Sempre que eu ouço aquela música eu choro porque lembro do meu falecido pai. É assim desde a primeira vez em 1996. Falo de “Lindo”, do músico Flávio Venturini, última faixa do disco “Beija-Flor”. E antes que você pense que esta reação é algo que decorre da letra, saiba que “Lindo” é um tema instrumental. Já fiz todos os testes possíveis, do gênero chegar em casa feliz, pensar que numa condição efusiva eu vou botar a música para tocar e nada vai me acontecer. Dois minutos depois (… a música dura uns cinco), lá estou eu quase cego e inchado de tantas lágrimas e lembrando do meu pai.
Já me peguei em plena manhã radiante de um domingo de outono, sozinho, preparado e consciente de que se tocasse a música novamente, nada iria me sensibilizar. Crio coragem, respiro fundo, me aproximo do tocador, ponho a “Lindo” e não dá outra, fico lambuzado de tanto chorar, porque eu lembro dele, eu gostaria de dizer algumas palavras para ele e agora não adianta mais. Não tem mais volta. Como se deu isto, só a mais espiral coincidência divina ou um relâmpago emocional para explicar. Vou ouvindo e ficam se sucedendo flashes de imagens repentinas, edições assimétricas e sempre diferentes, sobre as quais já desisti de ter controle, e nem adiantaria, pois achando que não vou me emocionar, tudo o que acontece é exatamente o oposto a isto, sempre tão forte, tão pungente e fico me perguntando, como é que pode?
Pode porque a música não diz nada. E por não dizer nada, diz exatamente tudo. Porque suscita palavras que não foram ditas, emoldura uma melodia entrecortada pela voz e o piano como uma chama acesa de uma pequena vela. O melhor é mesmo saber que para a beleza e a candura de “Lindo” sempre vou precisar de algumas porções extras de lenços.
Lembro que uns vinte anos antes disto, em 74, com a música “The Great Gig in The Sky” do álbum “The Dark Side of The Moon” do Pink Floyd, também tive uma reação de perplexidade emocional diante da música. De um impacto tão devastador que imediatamente ao término da audição fui correndo para uma janela tomar ar. Nem imaginava a surpresa de uma voz feminina, nem sequer de onde tinha saído a Claire Torry.

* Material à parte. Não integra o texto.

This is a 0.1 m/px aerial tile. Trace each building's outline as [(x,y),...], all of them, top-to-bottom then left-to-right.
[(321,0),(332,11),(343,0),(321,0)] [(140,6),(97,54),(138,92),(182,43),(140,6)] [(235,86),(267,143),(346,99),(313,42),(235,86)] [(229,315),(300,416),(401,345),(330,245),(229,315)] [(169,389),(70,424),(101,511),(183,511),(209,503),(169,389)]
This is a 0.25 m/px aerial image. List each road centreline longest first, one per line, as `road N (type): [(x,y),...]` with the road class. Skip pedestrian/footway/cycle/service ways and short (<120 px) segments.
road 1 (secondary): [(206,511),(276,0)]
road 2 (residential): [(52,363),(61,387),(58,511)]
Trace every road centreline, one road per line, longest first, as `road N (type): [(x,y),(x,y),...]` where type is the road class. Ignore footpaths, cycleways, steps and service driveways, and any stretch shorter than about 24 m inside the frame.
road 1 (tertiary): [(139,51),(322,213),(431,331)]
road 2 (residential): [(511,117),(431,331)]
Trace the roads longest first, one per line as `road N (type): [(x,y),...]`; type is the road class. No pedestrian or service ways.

Anos depois li que os integrantes do Pink Floyd pediram para ela pensar em “morte e terror” ao improvisar durante a gravação no estúdio, e que o produtor Alan Parsons gravou duas sessões e editou. Selou o melhor alcance de sua interpretação, impactando ainda mais o resultado daquele raro instante. Quando a voz assume a condição de um instrumento, curiosamente, não derruba a definição de música instrumental. Ao contrário, enaltece sua sofisticação emocional como instrumento.
Não só nestas duas músicas mas também em uma outra mais extensa em duração, a voz cumpre também a função de instrumento. Mais curioso ainda para um ano tão emblemático, “1974” batiza a faixa instrumental da banda O Terço em seu álbum “Criaturas da Noite”: a música de 14 minutos que eu mais ouvi em toda minha vida.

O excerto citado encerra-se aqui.